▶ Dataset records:
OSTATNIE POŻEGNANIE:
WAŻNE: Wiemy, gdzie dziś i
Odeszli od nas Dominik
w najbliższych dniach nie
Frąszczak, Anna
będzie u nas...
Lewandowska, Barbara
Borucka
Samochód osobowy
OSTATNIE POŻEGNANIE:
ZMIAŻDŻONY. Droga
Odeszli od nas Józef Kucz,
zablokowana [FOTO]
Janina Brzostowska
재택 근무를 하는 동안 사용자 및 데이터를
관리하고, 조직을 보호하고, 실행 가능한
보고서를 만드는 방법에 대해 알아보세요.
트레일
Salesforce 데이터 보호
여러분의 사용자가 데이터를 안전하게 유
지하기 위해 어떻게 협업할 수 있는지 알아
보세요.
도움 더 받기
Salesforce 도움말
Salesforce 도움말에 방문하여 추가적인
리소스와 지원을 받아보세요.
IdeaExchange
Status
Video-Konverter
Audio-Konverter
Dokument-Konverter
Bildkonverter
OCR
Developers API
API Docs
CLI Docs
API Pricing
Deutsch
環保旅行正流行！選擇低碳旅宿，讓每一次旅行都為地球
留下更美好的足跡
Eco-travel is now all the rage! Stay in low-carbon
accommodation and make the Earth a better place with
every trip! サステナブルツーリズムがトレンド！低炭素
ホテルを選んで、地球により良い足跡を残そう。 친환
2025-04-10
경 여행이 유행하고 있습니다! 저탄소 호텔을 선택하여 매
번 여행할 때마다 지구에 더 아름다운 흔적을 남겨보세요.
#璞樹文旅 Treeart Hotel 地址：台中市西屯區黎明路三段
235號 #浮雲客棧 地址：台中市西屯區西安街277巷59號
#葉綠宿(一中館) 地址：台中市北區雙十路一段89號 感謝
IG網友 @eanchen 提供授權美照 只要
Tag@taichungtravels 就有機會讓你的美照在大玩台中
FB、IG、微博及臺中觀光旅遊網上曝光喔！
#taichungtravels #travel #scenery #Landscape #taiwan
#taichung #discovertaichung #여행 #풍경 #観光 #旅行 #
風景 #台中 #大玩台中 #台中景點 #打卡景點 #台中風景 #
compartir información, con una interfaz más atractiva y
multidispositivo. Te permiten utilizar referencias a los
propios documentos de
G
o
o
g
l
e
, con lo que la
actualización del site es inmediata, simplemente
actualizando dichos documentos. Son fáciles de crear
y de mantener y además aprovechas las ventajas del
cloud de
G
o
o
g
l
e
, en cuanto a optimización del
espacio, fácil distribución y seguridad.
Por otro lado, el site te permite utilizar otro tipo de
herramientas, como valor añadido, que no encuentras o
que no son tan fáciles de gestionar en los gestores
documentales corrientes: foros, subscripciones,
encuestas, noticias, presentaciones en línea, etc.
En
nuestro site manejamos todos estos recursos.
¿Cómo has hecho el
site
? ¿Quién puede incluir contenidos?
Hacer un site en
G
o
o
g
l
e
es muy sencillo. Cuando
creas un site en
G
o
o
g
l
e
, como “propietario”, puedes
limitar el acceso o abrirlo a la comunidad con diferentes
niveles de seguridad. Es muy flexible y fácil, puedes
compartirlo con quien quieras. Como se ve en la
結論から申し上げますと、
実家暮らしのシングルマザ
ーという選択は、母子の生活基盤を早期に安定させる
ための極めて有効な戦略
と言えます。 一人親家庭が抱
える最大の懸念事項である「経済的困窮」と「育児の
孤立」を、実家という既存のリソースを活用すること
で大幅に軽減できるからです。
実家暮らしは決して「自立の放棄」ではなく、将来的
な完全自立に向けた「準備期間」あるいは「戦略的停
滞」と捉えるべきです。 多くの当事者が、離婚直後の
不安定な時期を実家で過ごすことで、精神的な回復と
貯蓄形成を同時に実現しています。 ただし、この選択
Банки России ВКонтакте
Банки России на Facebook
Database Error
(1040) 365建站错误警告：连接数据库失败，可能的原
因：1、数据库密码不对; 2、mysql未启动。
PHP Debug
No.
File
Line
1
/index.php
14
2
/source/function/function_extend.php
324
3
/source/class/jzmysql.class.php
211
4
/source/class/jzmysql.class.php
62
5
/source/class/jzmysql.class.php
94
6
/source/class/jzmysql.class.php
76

▶ TO DO:
Output the lines of the records above, unchanged, from the first line through the line containing "재택 근무를 하는 동안 사용자 및 데이터를", including both.

▶ ANSWER SECTION:
OSTATNIE POŻEGNANIE:
WAŻNE: Wiemy, gdzie dziś i
Odeszli od nas Dominik
w najbliższych dniach nie
Frąszczak, Anna
będzie u nas...
Lewandowska, Barbara
Borucka
Samochód osobowy
OSTATNIE POŻEGNANIE:
ZMIAŻDŻONY. Droga
Odeszli od nas Józef Kucz,
zablokowana [FOTO]
Janina Brzostowska
재택 근무를 하는 동안 사용자 및 데이터를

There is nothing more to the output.